Полетную скуку мы перебивали беседой, причем разговор, вместо того, чтобы вертеться вокруг почившего дядюшки Релера (который, скорее всего, и не дядюшка вовсе), как-то сам собой соскользнул на те вопросы, по которым могут вести спор даже совершенно незнакомые люди — то есть на так именуемые «глобальные проблемы». Притом что начинался он совершенно банально — Алиса поинтересовалась, почему в капсуле нет окон, оптических или интелтронных.
— Потому что смотреть снаружи не на что, — ответил я. — Во-первых, снаружи ночь — почти полночь, если быть точным, полноземлие. Во-вторых, на скорости полтора километра в секунду и днем ничего не разглядишь. А в-третьих, вы даже представить себе не можете, до чего однообразен лунный пейзаж. Камень и черные тени. Кое-где трещины. Кратеры слишком велики, чтобы их можно было разглядеть — большая кривизна поверхности совершенно их скрывает. Вот и все. Над Городом еще купола выпирают — знаете, «земля рождает пузыри»… А так не за что взглядом зацепиться. Честно сказать, на поверхности есть только одна вещь, на которую действительно стоит поглядеть, — добавил я, — но нам туда не по пути.
— И что же это? — поинтересовалась Элис. — Кратер Тихо?

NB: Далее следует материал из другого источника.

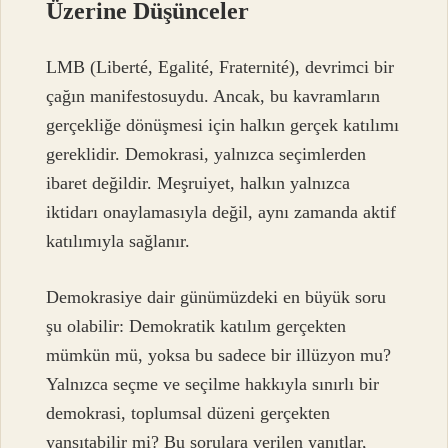
Üzerine Düşünceler
LMB (Liberté, Egalité, Fraternité), devrimci bir
çağın manifestosuydu. Ancak, bu kavramların
gerçekliğe dönüşmesi için halkın gerçek katılımı
gereklidir. Demokrasi, yalnızca seçimlerden
ibaret değildir. Meşruiyet, halkın yalnızca
iktidarı onaylamasıyla değil, aynı zamanda aktif
katılımıyla sağlanır.
Demokrasiye dair günümüzdeki en büyük soru
şu olabilir: Demokratik katılım gerçekten
mümkün mü, yoksa bu sadece bir illüzyon mu?
Yalnızca seçme ve seçilme hakkıyla sınırlı bir
demokrasi, toplumsal düzeni gerçekten
yansıtabilir mi? Bu sorulara verilen yanıtlar,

— Не-ет, — улыбнулся я. — Тихо рассматривать лучше всего с орбиты. Достаточно высокой и циркумполярной. Иначе лучи просто не видны. Да и вообще кратеры с поверхности, как я уже сказал, не заметны. Нет, я про Памятник Кларку.
— Кому-кому? — переспросила моя спутница.
— Вы не слышали эту историю? — изумился я. — Ну даете!
— А вы напомните, — предложила Элис.
— Ладно, — покладисто согласился я. — Еще в двадцать первом веке, в долифтовую эпоху, когда Луну исследовали довольно активно, в средних широтах северного полушария близ кратера Платон обнаружили преинтересную штуковину. В стене разлома — даже не отвесной, а нависающей, так что ни с какой орбиты незаметно — был вырублен, другого слова не подберу, ангар. Небольшой, метров пятьдесят в поперечнике, и втрое меньше высотой…
— Погодите, я вспомнила! — воскликнула Элис. — Первые следы Предтеч?
— Верно, — кивнул я. — Тогда это наделало большого шуму — еще бы, контакт с внеземной цивилизацией, пусть и… опосредованный.
— А при чем тут памятник?
— Это, видите ли, шутка, — объяснил я. — Ангар был пуст, за исключением валявшейся в углу железяки в человеческий рост, похожей на пьяного осьминога. Исследовали ее на месте — поначалу боялись что-то трогать, а потом поленились отправить в какой-нибудь музей, тем более, что выгодней оказалось возить магометов к горе, то есть туристов к железке. А среди лунарей железку прозвали в лучшем случае Памятником Кларку — был такой фантаст в двадцатом веке, написал однажды о мусоре, оставленном пришельцами на Луне. Возраст мусора, кстати, совпадает — четыре с хвостиком миллиона лет. — Я помолчал и добавил: — А еще эту штуку называют Семиугольной гайкой.